The patients want full access to their genetic information because they know that the understanding of genes and their variants is constantly evolving, and they want to be able to proactively monitor their own cancer risk and that of their family members as scientific knowledge and clinical interpretation of genomic information advances. Most importantly, the patients, many of whom have uncommon genetic variants, are concerned that Myriad controls much of the data about BRCA1 and BRCA2 genetic variants in a proprietary database. This impedes the ability of researchers to better understand whether these variants are connected with various types of cancer. The patients want to have the option of sharing their data with the broader research community.

The last point is key. Myriad is sitting on a wealth of information that might well lead to new treatments and even cures for the many cancers involved. Instead, it is asserting its proprietorial right over DNA that comes from other people. That's particularly egregious since the scientists who first sequenced DNA on a large scale were pioneers in data sharing. As early as 1996, laboratories taking part in the Human Genome Project not only agreed to share their data, but to do so immediately, and with no restrictions. Myriad Genetics' action is totally at odds with the ethos of sharing that lies at the heart of genomics.

As a blog post on the ACLU site notes, on the eve of the HIPAA complaint being filed, Myriad suddenly agreed to provide the information requested, but only on a "voluntary" basis. That is, it refused to recognize the broader rights of patients to their own genetic information. However, the ACLU believes that the law is straightforward here:

Patients are guaranteed access to their health information -- including their genetic data -- under HIPAA. In 2014, the U.S. Department of Health and Human Services amended the HIPAA regulations to make clear that all laboratories, which were previously exempted, are subject to this obligation.

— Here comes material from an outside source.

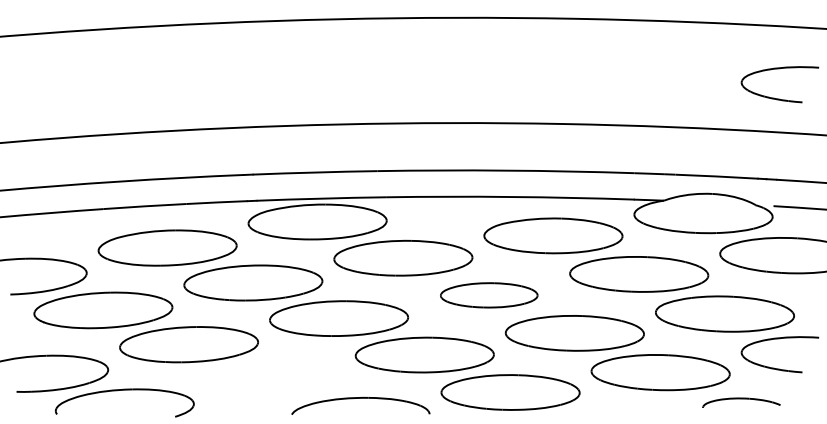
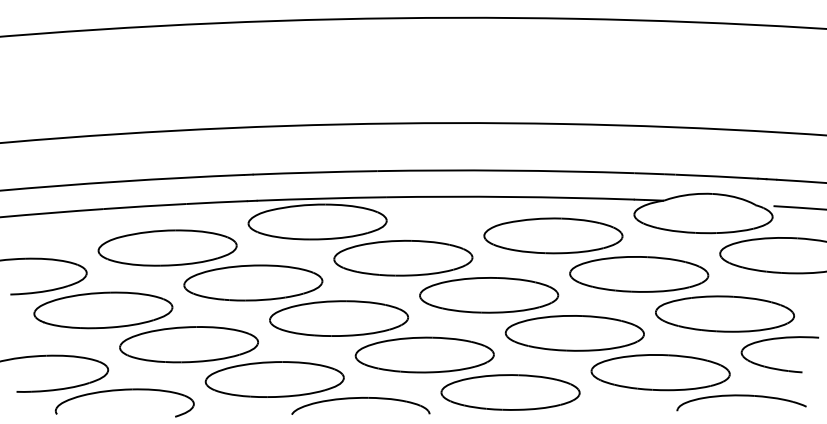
part at (774, 97): present -> none
part at (489, 295) size: 99x27 px -> 141x37 px
part at (274, 379): none -> present
part at (741, 402) size: 79x11 px -> 131x18 px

And earlier this year, HHS released guidance stating that with respect to genetic testing, patients have a right to access "not only the laboratory test reports but also the underlying information generated as part of the test," including "the full gene variant information generated by the test, as well as any other information in the designated record set concerning the test."

Let's hope this case leads to yet another defeat for Myriad, and establishes once and for all that DNA sequences belong to the people from whom they were obtained. That way they will be free to make data available to researchers for the benefit of everyone, not just for a few companies like Myriad Genetics.